Anonymizer has no logs connecting user activity to user identity, thus we don’t have these problems.
Janet Vertesi, sociology professor at Princeton, recently tried an on-line experiment. She had just discovered that she was pregnant, and wanted to see if it would be possible to hide that fact from “big data”. Could she prevent advertisers and social media companies from discovering this one fact, and using it to profile and target her.
Janet only tried to hide this one fact. She used pre-payed payment methods, TOR anonymity tools, and took great pains to prevent her “friends” from mentioning the pregnancy on any social media platforms. She had already opted out of using Gmail, which would have been scanning her emails as well.

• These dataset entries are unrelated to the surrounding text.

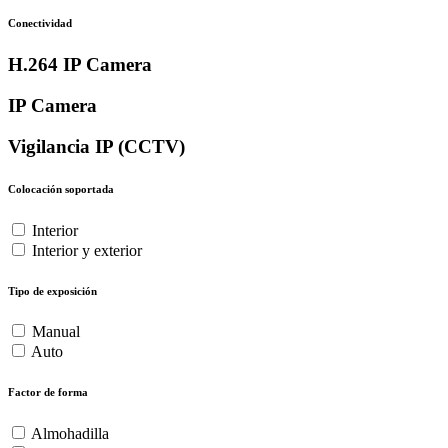
Conectividad
H.264 IP Camera
IP Camera
Vigilancia IP (CCTV)
Colocación soportada
Interior
Interior y exterior
Tipo de exposición
Manual
Auto
Factor de forma
Almohadilla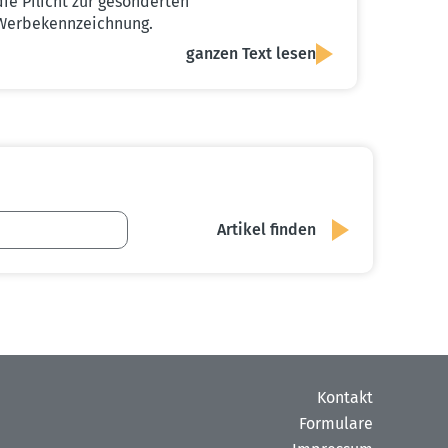
die Pflicht zur gesonderten
Werbekennzeichnung.
ganzen Text lesen
Kontakt
Formulare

While she was able to be reasonably effective, the effort and cost involved was significant, and there were some slips from within her social network. This is a great demonstration of the idea that you really need to be specific about what it is you want to hide. The personal and social costs of trying to stay “off the grid” completely are completely unacceptable for most people. The more you can identify and isolate just the individual facts or activities you want to protect, the easier it is and the more likely you will succeed.
On Monday, Dec 16, during final exams, someone sent an email to Harvard University administrators saying that there were bombs in two of four named buildings on campus. The threat was a hoax to get out of final exams. The sender used TOR and Guerrilla Mail, a disposable email address service, to hide his identity.
Despite that, police quickly identified Eldo Kim, he confessed, and was arrested. So, why did the privacy tools fail?
According to the FBI affidavit, the lead came from Harvard University, which was able to determine that Mr. Kim had accessed TOR from the university wireless network shortly before and while the emails were being sent.
This is really a case of classic police work. A bomb threat during finals is very likely to be from a student trying to avoid the tests. A student trying to avoid a test is unlikely to have the discipline to find and use a remote network. Therefor, the one or hand full of students using TOR at the time of the email are the most likely suspects…. and it turns out that they are right.
This case provides some important lessons to the rest of use who are trying to protect our identities for less illegal reasons.
First, clearly the Harvard Wireless network is being actively monitored and logged. It is reasonable to assume that your ISP or government might be monitoring your activities. One way to reduce correlations of your activity is to use privacy tools all the time, not just when you need them. This provides plausible deniability.
After all, if you never use such services, except for ten minutes exactly when some message was sent, and you are a likely suspect, then the circumstantial evidence is very strong. If you are using them 24/7, then the overlap says nothing.
Second, if Mr. Kim used anonymous email, how did they know he used TOR to access the email service? Because GuerrillaMail embeds the sending IP address in every outgoing email. The service only hides your email address, not your IP. In this case, they must have embedded the IP address of the exit TOR node. Even if they had not embedded the IP, GuerrillaMail keep logs which would have been available to the FBI with a warrant.
The lesson here is to look closely at your privacy tools, and to understand what they do protect and what they don’t.
The most important takeaway is that there is no privacy tool which will let you turn it on and turn off your brain. You always need to be thinking about what you are hiding, from whom, and how much effort they are likely to expend in finding you.
If you are hiding your IP address to get a better price on airline tickets, the threat is very low across the board. If you make terrorist threats, it is very hard to stay hidden afterwards.